Truth and falsehood are handled in the semantics. And we show that the syntax and semantics are in accord as:

For any set of sentences G and any sentence P:

P is provable from G if and only if there is no model in which all the members of G are true and P is false.

Intuitively, a 'model' represents a possible set of circumstances.

In other words, if P is provable from G, there is no set of circumstances in which all the sentences in G are true but P is false.

And we prove that rigorously.

Modus tollens is an inference rule or axiom, depending on the system. That's syntactical.

The notion of falsity is semantical.

Syntax and semantics work in synch in classical logic. But to use modus tollens in and of itself does not require mentioning falsity.

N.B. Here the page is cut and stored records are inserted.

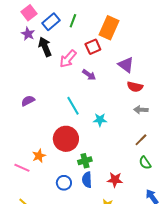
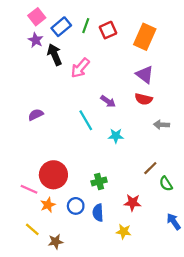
orange rectangle: (109, 28) -> (145, 37), moved
red square: (93, 47) -> (108, 30), moved
purple arrow: (89, 75) -> (108, 101), moved
red semicircle: (135, 87) -> (144, 99), moved
red circle: (66, 139) -> (53, 175), moved
brown line: (141, 140) -> (150, 168), moved
orange star: (39, 156) -> (48, 205), moved
blue semicircle: (87, 180) -> (98, 213), moved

To add to my remarks about the number of posts and length of posts. A reply to a short post or to a small portion of a post can be long because of the number, extent and fundamental nature of the errors or even one error in the short post. And beyond that, anyone should be welcome to expatiate as much as they like. At least for me, that's at the heart of an open forum: People get to share their ideas, beliefs, knowledge, and disagreements without being limited by arbitrary restrictions. Again, I think about how petty, hypocritical, and close minded the poster is when he posts so very much yet begrudges someone else from answering with posts in a row, especially given such obvious conditions as catching up after being away for even a few days or posting in hours when others are not.